We Will Give You Four Cents

If you don’t know, now you know. Gregory Hill Jr. was shot and killed in his garage by police. According to local sources, police came to Hill’s home on the afternoon of Jan. 14, 2014 after receiving a complaint that he was playing loud music at his home.  Deputy Sheriff Christopher Newman and Deputy Edward Lopez pounded on Hill’s front door at 3 p.m. and kept pounding untill Hill responed. He opened up his  garage door where he was listening to music, then immediately put it back down. This is where the part of if you don’t know comes in. Police said Hill was holding a gun. The deputies said he was and other witnesses, including Hill’s 9-year-old daughter who was sitting on a bench across the street, said he was not. As the garage door closed, Newman fired four shots, hitting Hill three times, including a shot to the head that killed him instantly. The sheriff’s office called in a SWAT team, who tear-gassed the home before officers went in and found Hill’s body. Police reportedly found an unloaded gun in Hill’s back pocket.

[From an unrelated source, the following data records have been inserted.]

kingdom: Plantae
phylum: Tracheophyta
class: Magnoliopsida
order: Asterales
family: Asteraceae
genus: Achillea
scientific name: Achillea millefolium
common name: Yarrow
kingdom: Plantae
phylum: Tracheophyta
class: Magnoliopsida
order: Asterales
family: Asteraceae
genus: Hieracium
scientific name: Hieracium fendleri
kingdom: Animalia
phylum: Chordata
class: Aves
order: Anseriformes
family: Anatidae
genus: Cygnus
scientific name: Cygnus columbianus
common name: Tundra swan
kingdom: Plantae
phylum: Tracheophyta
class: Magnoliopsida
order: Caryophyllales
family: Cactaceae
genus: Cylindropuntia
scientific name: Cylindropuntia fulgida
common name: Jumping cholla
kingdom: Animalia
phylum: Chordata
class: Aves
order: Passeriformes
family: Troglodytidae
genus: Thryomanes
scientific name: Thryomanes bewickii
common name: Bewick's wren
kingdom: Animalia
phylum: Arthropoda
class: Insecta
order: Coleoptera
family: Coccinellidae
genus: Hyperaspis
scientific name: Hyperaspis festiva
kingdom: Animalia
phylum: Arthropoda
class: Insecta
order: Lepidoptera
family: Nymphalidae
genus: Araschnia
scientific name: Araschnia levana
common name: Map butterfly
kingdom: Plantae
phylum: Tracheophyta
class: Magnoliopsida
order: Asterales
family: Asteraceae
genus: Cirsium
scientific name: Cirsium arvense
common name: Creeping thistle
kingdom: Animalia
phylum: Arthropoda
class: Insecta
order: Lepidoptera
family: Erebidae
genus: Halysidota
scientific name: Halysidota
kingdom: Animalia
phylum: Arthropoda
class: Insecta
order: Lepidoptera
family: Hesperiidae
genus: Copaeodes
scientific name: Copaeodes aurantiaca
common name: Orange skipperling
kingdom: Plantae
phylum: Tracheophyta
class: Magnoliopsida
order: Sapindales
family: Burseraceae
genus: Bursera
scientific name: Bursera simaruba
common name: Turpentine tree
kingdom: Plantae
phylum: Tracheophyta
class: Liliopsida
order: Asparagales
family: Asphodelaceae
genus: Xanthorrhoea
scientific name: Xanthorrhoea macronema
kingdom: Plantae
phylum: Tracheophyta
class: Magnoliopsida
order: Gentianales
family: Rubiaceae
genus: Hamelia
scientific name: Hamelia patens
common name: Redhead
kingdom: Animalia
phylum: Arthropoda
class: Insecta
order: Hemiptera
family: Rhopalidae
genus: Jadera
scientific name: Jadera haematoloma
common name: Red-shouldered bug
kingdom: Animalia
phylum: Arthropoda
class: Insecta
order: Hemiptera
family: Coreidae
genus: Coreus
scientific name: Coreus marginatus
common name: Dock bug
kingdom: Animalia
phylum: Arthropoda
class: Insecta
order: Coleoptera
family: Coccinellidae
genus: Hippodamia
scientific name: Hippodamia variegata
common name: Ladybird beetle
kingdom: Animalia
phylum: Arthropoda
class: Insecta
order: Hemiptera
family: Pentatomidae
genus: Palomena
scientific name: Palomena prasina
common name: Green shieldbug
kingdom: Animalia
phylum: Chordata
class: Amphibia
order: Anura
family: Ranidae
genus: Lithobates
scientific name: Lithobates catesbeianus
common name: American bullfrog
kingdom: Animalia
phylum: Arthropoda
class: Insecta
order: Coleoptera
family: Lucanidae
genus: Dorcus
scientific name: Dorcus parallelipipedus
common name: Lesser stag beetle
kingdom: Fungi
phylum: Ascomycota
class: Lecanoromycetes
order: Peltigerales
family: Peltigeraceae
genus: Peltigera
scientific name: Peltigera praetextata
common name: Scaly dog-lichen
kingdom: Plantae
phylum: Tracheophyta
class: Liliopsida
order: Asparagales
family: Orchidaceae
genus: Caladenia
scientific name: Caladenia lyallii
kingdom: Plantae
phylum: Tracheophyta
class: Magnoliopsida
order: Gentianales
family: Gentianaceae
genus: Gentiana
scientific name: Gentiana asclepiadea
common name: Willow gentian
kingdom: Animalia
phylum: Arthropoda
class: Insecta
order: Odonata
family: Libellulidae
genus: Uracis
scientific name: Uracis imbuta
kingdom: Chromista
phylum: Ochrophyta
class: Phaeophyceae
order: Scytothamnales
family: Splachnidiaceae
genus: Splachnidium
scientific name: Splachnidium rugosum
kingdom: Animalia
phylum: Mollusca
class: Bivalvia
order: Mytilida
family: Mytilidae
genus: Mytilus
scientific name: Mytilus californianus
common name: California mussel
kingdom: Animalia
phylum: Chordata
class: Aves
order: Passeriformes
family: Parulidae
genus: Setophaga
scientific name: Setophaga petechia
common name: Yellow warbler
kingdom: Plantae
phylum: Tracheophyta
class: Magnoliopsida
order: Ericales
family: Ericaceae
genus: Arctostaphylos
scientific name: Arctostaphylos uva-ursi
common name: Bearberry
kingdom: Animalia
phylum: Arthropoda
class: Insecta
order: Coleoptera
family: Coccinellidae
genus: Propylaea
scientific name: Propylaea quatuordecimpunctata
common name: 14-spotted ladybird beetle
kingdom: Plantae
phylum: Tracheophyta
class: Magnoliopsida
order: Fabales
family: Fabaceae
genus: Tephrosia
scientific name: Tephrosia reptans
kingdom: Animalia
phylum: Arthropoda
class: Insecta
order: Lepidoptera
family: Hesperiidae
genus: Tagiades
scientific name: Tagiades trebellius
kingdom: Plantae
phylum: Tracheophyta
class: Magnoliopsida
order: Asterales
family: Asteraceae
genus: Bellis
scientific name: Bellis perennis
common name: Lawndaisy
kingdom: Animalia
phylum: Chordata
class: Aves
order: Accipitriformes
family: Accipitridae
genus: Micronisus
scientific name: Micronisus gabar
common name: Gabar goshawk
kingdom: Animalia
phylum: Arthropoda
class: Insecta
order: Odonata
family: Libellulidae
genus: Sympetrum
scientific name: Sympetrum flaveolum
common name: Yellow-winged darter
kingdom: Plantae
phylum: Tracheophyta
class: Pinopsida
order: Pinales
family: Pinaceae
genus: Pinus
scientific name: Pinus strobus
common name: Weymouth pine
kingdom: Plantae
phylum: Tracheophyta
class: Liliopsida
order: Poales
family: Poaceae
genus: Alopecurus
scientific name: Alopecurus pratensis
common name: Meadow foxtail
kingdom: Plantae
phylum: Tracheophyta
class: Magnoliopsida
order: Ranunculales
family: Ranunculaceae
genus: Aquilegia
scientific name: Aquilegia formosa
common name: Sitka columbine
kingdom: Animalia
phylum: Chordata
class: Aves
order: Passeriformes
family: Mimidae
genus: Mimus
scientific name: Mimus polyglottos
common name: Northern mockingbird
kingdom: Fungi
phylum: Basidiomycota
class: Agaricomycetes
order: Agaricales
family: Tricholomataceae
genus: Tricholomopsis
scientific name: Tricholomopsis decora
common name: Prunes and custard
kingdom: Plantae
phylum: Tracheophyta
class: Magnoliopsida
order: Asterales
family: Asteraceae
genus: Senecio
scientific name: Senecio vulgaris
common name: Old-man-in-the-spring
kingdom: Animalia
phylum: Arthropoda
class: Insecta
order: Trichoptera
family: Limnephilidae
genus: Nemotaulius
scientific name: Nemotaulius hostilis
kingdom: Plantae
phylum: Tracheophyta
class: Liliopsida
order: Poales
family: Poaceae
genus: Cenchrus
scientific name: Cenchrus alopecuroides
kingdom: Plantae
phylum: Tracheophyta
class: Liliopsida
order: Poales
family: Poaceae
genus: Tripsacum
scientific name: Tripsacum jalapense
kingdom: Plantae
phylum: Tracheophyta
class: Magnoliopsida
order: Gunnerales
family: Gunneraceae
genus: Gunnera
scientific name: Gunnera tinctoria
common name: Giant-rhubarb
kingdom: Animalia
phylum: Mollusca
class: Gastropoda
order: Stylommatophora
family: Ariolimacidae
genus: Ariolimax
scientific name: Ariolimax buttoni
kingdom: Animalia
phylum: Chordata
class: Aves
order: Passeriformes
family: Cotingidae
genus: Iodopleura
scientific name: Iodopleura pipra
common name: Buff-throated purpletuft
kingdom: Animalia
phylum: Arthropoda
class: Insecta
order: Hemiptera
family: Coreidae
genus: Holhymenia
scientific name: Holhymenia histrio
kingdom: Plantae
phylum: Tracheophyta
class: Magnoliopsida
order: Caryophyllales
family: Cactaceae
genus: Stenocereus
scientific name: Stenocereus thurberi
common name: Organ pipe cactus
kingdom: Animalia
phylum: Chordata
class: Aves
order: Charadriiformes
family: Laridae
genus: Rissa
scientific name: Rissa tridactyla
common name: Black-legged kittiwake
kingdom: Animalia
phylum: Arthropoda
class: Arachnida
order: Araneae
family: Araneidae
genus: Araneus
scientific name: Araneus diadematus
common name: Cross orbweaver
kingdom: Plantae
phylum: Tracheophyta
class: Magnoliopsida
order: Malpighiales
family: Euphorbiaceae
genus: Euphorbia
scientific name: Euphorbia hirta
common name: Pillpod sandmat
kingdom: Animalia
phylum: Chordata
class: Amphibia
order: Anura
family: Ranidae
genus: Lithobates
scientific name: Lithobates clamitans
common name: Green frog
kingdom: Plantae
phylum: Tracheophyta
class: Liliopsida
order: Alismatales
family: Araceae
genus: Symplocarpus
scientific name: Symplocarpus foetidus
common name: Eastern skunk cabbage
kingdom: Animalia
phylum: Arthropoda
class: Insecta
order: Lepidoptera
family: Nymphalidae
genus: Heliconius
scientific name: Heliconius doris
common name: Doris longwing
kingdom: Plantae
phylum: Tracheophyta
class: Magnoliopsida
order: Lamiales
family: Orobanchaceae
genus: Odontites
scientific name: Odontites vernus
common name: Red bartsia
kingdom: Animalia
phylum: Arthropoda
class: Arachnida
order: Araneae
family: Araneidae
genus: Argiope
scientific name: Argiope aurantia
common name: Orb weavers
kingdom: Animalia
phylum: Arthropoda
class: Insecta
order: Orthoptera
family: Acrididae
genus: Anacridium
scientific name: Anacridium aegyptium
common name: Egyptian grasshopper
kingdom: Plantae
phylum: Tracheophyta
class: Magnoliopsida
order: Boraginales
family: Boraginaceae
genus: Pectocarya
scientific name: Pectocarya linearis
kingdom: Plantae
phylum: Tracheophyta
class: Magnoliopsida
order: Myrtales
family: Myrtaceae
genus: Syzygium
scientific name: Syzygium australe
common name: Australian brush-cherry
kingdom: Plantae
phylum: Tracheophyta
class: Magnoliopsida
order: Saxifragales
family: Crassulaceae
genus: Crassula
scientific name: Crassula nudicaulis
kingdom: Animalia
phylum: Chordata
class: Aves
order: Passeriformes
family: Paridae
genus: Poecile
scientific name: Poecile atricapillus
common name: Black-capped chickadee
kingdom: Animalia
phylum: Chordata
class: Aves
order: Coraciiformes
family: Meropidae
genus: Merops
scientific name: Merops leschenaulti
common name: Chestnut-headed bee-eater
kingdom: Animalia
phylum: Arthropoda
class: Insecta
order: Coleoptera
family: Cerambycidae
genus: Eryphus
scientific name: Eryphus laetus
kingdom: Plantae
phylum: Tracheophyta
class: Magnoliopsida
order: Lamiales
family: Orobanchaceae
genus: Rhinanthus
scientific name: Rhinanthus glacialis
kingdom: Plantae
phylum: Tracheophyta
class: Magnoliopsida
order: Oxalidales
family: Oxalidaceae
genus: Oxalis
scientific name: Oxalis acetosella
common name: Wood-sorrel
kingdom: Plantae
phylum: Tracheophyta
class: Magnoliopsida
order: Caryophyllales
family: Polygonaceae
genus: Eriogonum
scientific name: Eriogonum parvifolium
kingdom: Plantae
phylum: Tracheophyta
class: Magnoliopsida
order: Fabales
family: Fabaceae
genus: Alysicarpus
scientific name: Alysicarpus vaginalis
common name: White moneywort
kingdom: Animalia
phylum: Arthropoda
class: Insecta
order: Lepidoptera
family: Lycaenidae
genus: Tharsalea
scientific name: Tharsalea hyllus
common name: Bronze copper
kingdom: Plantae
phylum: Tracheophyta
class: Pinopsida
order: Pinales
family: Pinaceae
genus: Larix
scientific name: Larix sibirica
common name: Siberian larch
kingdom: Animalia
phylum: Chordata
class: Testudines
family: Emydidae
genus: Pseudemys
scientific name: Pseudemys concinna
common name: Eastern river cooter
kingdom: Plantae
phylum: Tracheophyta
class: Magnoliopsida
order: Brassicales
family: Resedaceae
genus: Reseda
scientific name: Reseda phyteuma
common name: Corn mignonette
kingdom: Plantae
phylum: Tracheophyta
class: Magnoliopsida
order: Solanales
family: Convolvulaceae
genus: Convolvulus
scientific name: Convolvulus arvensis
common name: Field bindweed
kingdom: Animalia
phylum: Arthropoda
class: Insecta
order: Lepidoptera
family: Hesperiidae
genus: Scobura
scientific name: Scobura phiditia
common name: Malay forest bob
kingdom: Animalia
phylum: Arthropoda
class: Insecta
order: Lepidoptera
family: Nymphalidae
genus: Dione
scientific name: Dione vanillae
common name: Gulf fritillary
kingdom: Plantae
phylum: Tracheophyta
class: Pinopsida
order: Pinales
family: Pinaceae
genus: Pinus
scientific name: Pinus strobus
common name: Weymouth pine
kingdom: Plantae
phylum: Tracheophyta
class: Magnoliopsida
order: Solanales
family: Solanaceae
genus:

A sheriff’s statement said Deputy Christopher Newman, who fired the fatal shots, was “placed in a very difficult situation, and like so many fellow law enforcement officers must do every day, he made the best decision he could for the safety of his partner, himself, and the public given the circumstances he faced.” Hill’s family wasn’t going for it and took the mess to the black robes. A grand jury in Florida brought no charges, so Hill’s family turned to federal court, filing a civil rights lawsuit against Newman and his department. The family’s attorney, John Phillips said the jurors,  one black man, two white men and five white women, seemed receptive to the family’s case during the trial, but confused by the instructions the judge gave for their deliberations last week. The instructions said they could award $1 in “nominal damages” to the family if Hill’s injuries weren’t clearly the result of unjustifiable force. But that part of the instruction was supposed to apply only to the federal civil rights claim, which the jury decided entirely in the deputy’s favor. On the state-law claim, they decided — in a very small way — in favor of the family by finding the sheriff’s department 1 percent negligent. Finally, the jury awarded Hill’s relatives $1 for funeral expenses and $1 for each of Hill’s three children. That $4 was then reduced to 4 cents or 1 percent, representing the sheriff’s liability. The other 99 percent was blamed on the dead man, under a Florida law that enables such decisions if a victim was under the influence of alcohol.

The Hill family attorney called it a slap in the face. “You value someone’s life as one dollar?”  Of course it’s not over. The family is appealing and going to the black robes with the grey hairs. University of Miami law professor Osamudia James says the option of nominal damages is given to juries as a way to acknowledge a wrong, even if they don’t believe large damages are warranted. It’s one tool juries are given to facilitate the difficult process of assigning monetary awards for injuries. “In cases like this with nominal awards, juries are saying ‘We don’t like what happened, but we’re not awarding a lot (of money) to it.”  I personally got some questions about this one.

  1. If the weapon was found in his back pocket, and he immediately closed the garage door, how could he close the garage door facing away from it. When did they see the gun?
  2. They fired immediately after the garage door was closed. How do they know he wasn’t going to turn the music down after he closed the garage door?
  3. If they saw the weapon, why didn’t they shoot then? (That’s what they usually do to a black man with a gun.)

I’m not a lawyer, but I’m thinking with another lawyer, after its all said and done, they looking at ten to twenty million…

UpDate: The Hill’s lawsuit is still in the appeals stage. To date no money has been awarded. A GoFundMe page has been set up to aid his family.